Over the Xmas holidays and with both my children ill I felt unable to leave the house and again out of necessity made a model of a calendar and had to work with what was available in the house. Using off-cuts of decking and a children’s craft plaster cast set I structured a 3D calendar hour by hour- the same size as the paper original. This piece later exhibited as, 15hours, 7days, 4weeks, 4months, utilised domestic and professional schedules as a starting point to isolate and pinpoint the limited time available to make work. These spaces of time are carved out and documented; defining a moment used as punctuation to record my immediate surroundings, wherever that may be. Rendered in materials and processes all found within my immediate domestic environment - the limited time I have to make work was physically chipped out of the piece inviting reflections on restriction of time as not only a necessity but as a creative tool.

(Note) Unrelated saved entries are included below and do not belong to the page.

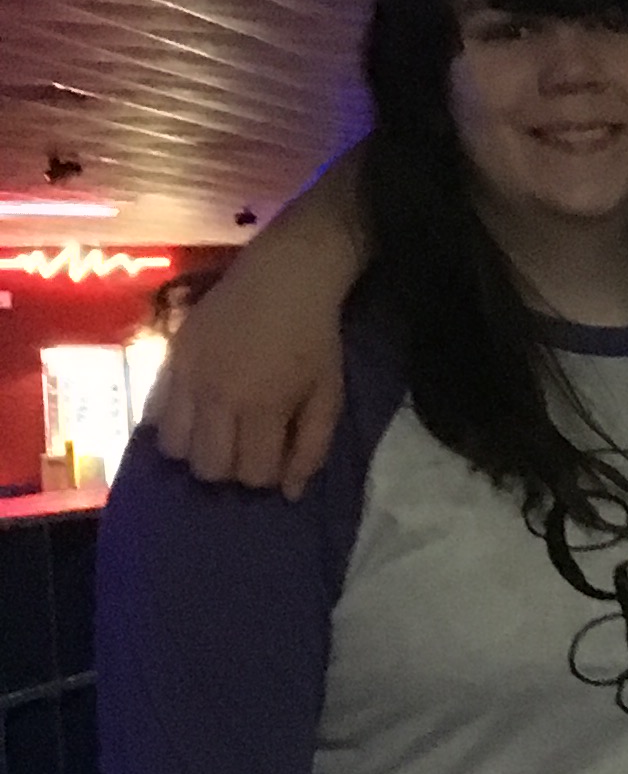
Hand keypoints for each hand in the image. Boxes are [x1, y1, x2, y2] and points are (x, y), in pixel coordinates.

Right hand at [150, 311, 345, 497]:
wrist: (283, 278)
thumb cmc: (313, 339)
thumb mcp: (328, 395)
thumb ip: (311, 447)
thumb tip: (288, 494)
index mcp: (262, 407)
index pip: (251, 473)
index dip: (265, 474)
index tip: (273, 454)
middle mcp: (218, 397)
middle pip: (208, 468)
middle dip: (229, 468)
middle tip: (243, 446)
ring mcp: (189, 378)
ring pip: (173, 447)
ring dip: (195, 449)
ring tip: (214, 432)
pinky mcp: (170, 359)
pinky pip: (154, 412)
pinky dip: (172, 424)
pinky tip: (192, 414)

Having used a series of different processes and techniques throughout this course- partly in reaction to my longstanding practice consisting of only painting and drawing. I have spent the last two years going against what I had done in the past and the immediacy of the action of painting by learning new techniques- all of which involved a series of processes, a rarity for me.

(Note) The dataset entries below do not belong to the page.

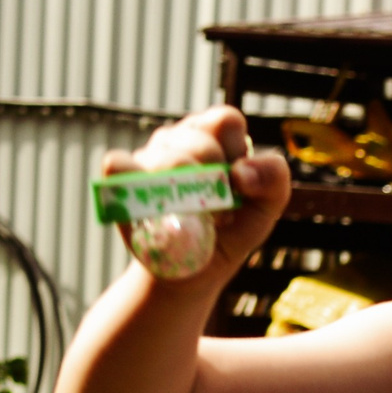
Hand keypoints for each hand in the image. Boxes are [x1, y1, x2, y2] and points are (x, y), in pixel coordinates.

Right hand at [99, 104, 291, 281]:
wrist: (194, 272)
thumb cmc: (232, 231)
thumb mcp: (266, 208)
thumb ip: (273, 180)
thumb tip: (240, 171)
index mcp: (219, 138)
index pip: (225, 120)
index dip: (231, 150)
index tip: (235, 184)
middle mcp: (183, 140)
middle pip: (198, 141)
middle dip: (212, 181)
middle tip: (214, 211)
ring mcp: (150, 156)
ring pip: (164, 156)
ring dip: (183, 195)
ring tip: (190, 218)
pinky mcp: (121, 177)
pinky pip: (118, 164)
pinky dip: (133, 183)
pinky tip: (150, 208)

 I wanted a way of picking up painting again using a similar ongoing method and started painted and collage pieces on purchased diary pages- one per day. Again using the concept of a restricted time limit to make work quickly. As a result the pieces were made in my studio using a mixture of painted pieces, current magazines and newspapers and old memorabilia that was hanging around.

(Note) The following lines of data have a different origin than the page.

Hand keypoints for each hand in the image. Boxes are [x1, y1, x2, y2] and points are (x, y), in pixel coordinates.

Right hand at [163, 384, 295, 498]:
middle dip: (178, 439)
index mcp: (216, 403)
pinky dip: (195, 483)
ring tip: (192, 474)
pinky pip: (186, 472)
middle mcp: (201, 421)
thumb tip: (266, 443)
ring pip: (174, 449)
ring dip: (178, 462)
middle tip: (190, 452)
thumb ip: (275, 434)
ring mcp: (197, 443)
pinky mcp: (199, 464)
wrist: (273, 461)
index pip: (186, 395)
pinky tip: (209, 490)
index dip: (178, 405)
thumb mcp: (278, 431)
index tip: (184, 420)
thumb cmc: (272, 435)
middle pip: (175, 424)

The idea of painting has never been separate from the idea of text for me- my early inspirations were graphic- Smash Hits magazines and Dada, punk and pop-art-: -images and words functioning together, ideas that are communicated quickly. My early work consistently worked with image and text- often I had would create a title first and the pictorial element would be almost an illustration of that. Inspired by this Nicolas Bourriaud interview  to research in a range of writings the idea of separating these two elements out as a way to start thinking about painting again began to interest me. There was something intriguing about a specific use of female adolescent language, outlined in this article, which identifies young woman as the leaders of linguistic change historically. Researching artists who had worked with text like Jessica Voorsanger and particularly painted text like Bob and Roberta Smith and Louise Fishmens “Angry paintings” I reflected on past work and whether instead of the idea for the painting coming from the title that it might be interesting if the titles WERE the paintings. I selected 5 titles and developed the paintings. 


As we moved into a large exhibition space and I needed to make these texts as large as possible using bed sheets with spray paint to make them both big and cheap. Picturing the recent occupation by squatter activist of a dis-used Bank of England in Liverpool and how that speed of execution of banners like that can make any message seem like manifesto or protest of some kind, this outcome seemed to recall similar statements/manifestos that I pronounced as a teenager. 


The finished installation recalls not only this but the protests happening concurrently at the Tate’s new opening where an activist group protested the exclusion of artist Ana Mendieta. These text pieces were displayed with the diary assemblages and some quick paintings developing shapes and colour from them- serving as a physical exercise in using paint again.